Volume XLII-2
Int. Arch. Photogramm. Remote Sens. Spatial Inf. Sci., XLII-2, 519-524, 2018
https://doi.org/10.5194/isprs-archives-XLII-2-519-2018
© Author(s) 2018. This work is distributed under
the Creative Commons Attribution 4.0 License.
Int. Arch. Photogramm. Remote Sens. Spatial Inf. Sci., XLII-2, 519-524, 2018
https://doi.org/10.5194/isprs-archives-XLII-2-519-2018
© Author(s) 2018. This work is distributed under
the Creative Commons Attribution 4.0 License.

  30 May 2018

30 May 2018

THERMAL TEXTURE GENERATION AND 3D MODEL RECONSTRUCTION USING SFM AND GAN

V. V. Kniaz1,2 and V. A. Mizginov1 V. V. Kniaz and V. A. Mizginov
  • 1State Res.
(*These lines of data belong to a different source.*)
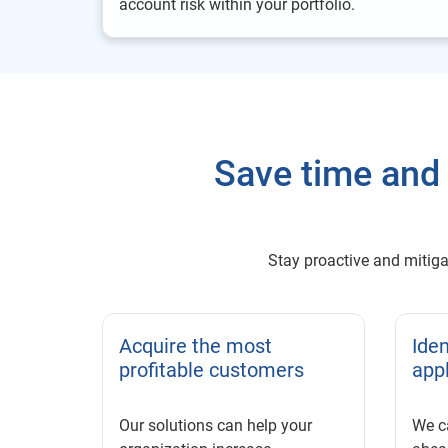
account risk within your portfolio.
Save time and 
Stay proactive and mitigat
Acquire the most
Iden
profitable customers
app
Our solutions can help your
We c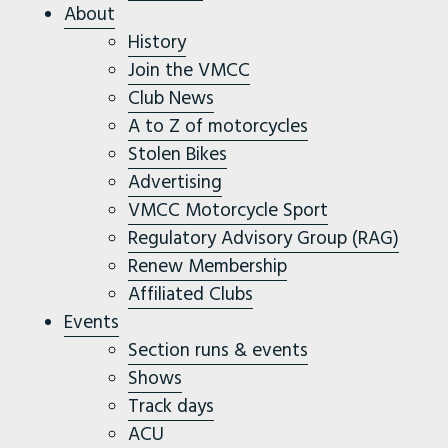
About
History
Join the VMCC
Club News
A to Z of motorcycles
Stolen Bikes
Advertising
VMCC Motorcycle Sport
Regulatory Advisory Group (RAG)
Renew Membership
Affiliated Clubs
Events
Section runs & events
Shows
Track days
ACU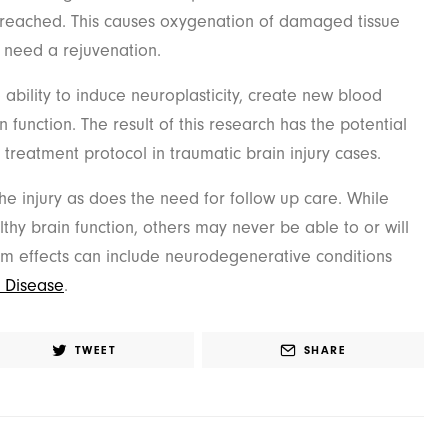
reached. This causes oxygenation of damaged tissue
t need a rejuvenation.
ability to induce neuroplasticity, create new blood
 function. The result of this research has the potential
treatment protocol in traumatic brain injury cases.
e injury as does the need for follow up care. While
thy brain function, others may never be able to or will
rm effects can include neurodegenerative conditions
s Disease
.
TWEET
SHARE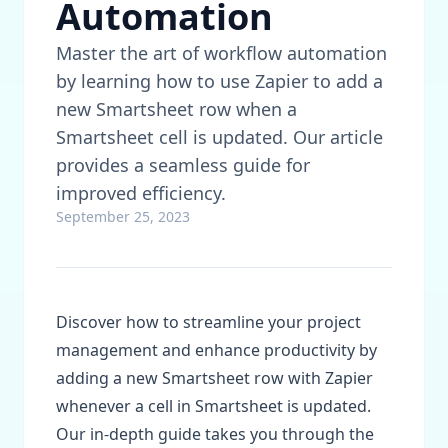
Automation
Master the art of workflow automation
by learning how to use Zapier to add a
new Smartsheet row when a
Smartsheet cell is updated. Our article
provides a seamless guide for
improved efficiency.
September 25, 2023
Discover how to streamline your project
management and enhance productivity by
adding a new Smartsheet row with Zapier
whenever a cell in Smartsheet is updated.
Our in-depth guide takes you through the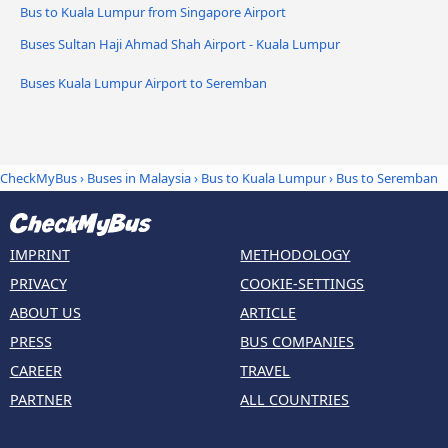
Bus to Kuala Lumpur from Singapore Airport
Buses Sultan Haji Ahmad Shah Airport - Kuala Lumpur
Buses Kuala Lumpur Airport to Seremban
CheckMyBus
›
Buses in Malaysia
›
Bus to Kuala Lumpur
›
Bus to Seremban
IMPRINT
METHODOLOGY
PRIVACY
COOKIE-SETTINGS
ABOUT US
ARTICLE
PRESS
BUS COMPANIES
CAREER
TRAVEL
PARTNER
ALL COUNTRIES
Institute of Aviation Systems (GosNIIAS), 125319, 7, Victorenko str., Moscow, Russia
  • 2Moscow Institute of Physics and Technology (MIPT), Russia

Keywords: infrared images, structure from motion, generative adversarial networks, object recognition, deep convolutional neural networks

Abstract. Realistic 3D models with textures representing thermal emission of the object are widely used in such fields as dynamic scene analysis, autonomous driving, and video surveillance. Structure from Motion (SfM) methods provide a robust approach for the generation of textured 3D models in the visible range. Still, automatic generation of 3D models from the infrared imagery is challenging due to an absence of the feature points and low sensor resolution. Recent advances in Generative Adversarial Networks (GAN) have proved that they can perform complex image-to-image transformations such as a transformation of day to night and generation of imagery in a different spectral range. In this paper, we propose a novel method for generation of realistic 3D models with thermal textures using the SfM pipeline and GAN. The proposed method uses visible range images as an input. The images are processed in two ways. Firstly, they are used for point matching and dense point cloud generation. Secondly, the images are fed into a GAN that performs the transformation from the visible range to the thermal range. We evaluate the proposed method using real infrared imagery captured with a FLIR ONE PRO camera. We generated a dataset with 2000 pairs of real images captured in thermal and visible range. The dataset is used to train the GAN network and to generate 3D models using SfM. The evaluation of the generated 3D models and infrared textures proved that they are similar to the ground truth model in both thermal emissivity and geometrical shape.